Monday, May 18, 2015

Is Sega Dead?


It’s clear to anyone paying attention that Sega has been on a general downhill slide for the past two decades. Once a titanic presence in the video game industry, one that held its own against Nintendo and every other competitor between the mid-’80s and mid-’90s, Sega has gradually lost much of what made it special.
The reason, according to former Sega CEO Tom Kalinske in an interview with Game Industry, is that the company has “made the wrong decisions for 20 years.”
Which begs the question: Is Sega doomed, or can it bounce back?
To answer that, we’ll need to look at the problems, which began in the mid-’90s, right around the time Kalinske left the company. Prior to that, Sega was a force to be reckoned with in the video game industry. Its Genesis console was home to numerous classic games, including many made by Sega itself, like the Sonic the Hedgehog and Phantasy Star series. Nintendo and Sega were fairly evenly matched, with the Genesis selling a respectable 40 million units during its lifetime, compared to the Super Nintendo’s 49 million.
The bad decisions, Kalinske says, began when the company’s board rejected his plan to cooperate with Sony to build a new console after the Genesis. According to the plan laid out by executives from both companies, Sony and Sega would share the costs, initial losses, and eventually the profits of the hardware.
“Of course, in those days, we were much better at software than they were, so I saw this as a huge win,” Kalinske said. But when he and other Sega executives presented the plan, “the board turned it down, which I thought was the stupidest decision ever made in the history of business. And from that moment on, I didn’t feel they were capable of making the correct decisions in Japan any longer.”
Source: Sega

What might have become of a console co-created by Sega and Sony will never be known, but we do know that Sony went on to release the original PlayStation in 1994. The PlayStation would go on to become one of the most successful systems in history, selling 102 million units. That same year, Sega released the Saturn, which sold only 10 million units in its lifetime. Then, in 1999, Sega released the Dreamcast, which also sold a meager 10 million units, at which point Sega could no longer afford to compete in the console space.
In 2001 Sega became a software-only company, which it how it has operated ever since.

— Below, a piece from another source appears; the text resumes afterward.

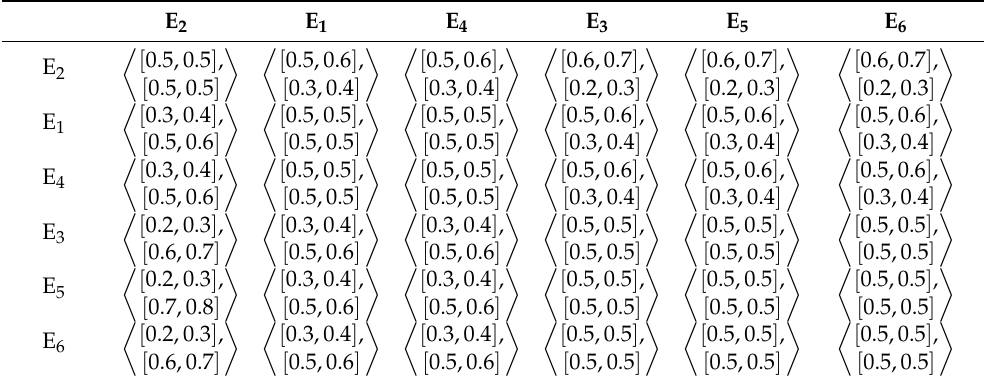
Table 12. Aggregated decision interval matrix in IVPF–AHP for the sub-criteria E (CI = 0.0116255, CR = 0.00937541).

Over that time, Sega has had its share of fine games, but it has also had a number of clunkers and has killed much of the goodwill for some of its biggest franchises.
The latest bleak news for Sega came in January, when the company announced it planned to close its San Francisco office, cutting at least 120 jobs and focusing on the “growth area” of digital games on PC and mobile.
How much interest Sega still has in making games for consoles remains to be seen, but its recent efforts have not been overwhelming successes. The company announced recently that Alien: Isolation sold about 1 million copies in its first three months on the market. That’s not terrible, but it’s probably less than Sega would have hoped for such a high-profile game based on a popular IP. Its latest two Sonic games for Wii U and Nintendo 3DS didn’t even manage to sell half a million units between them.
Source: Sega

The route Sega seems to be taking with its focus on digital games might be an even trickier one, although one it has had some success in of late. Sega has released a series of free-to-play games on mobile, including Sonic DashSonic Jump FeverCrazy Taxi City Rush, and Sonic & All-Stars Racing Transformed. These games have done well for the company, but the free-to-play market is relatively new, and has proven difficult to navigate for companies like Zynga.
Still, it seems as good a solution as any. Sega has been selling mobile games for years, so it’s a market the company knows well. If this is the best future Sega can make for itself, then that’s what it has to do to survive. Longtime fans might wish it would make more console games, but that’s not a plan that has worked out in the past.
“You have to really make a lot of mistakes to kill a strong brand,” Kalinske said. “I do think some great brands obviously have been destroyed, Atari being one of them. Why didn’t that survive? I think there’s a lot of bad decision making involved in killing brands like that. I hope Sega isn’t the same thing.”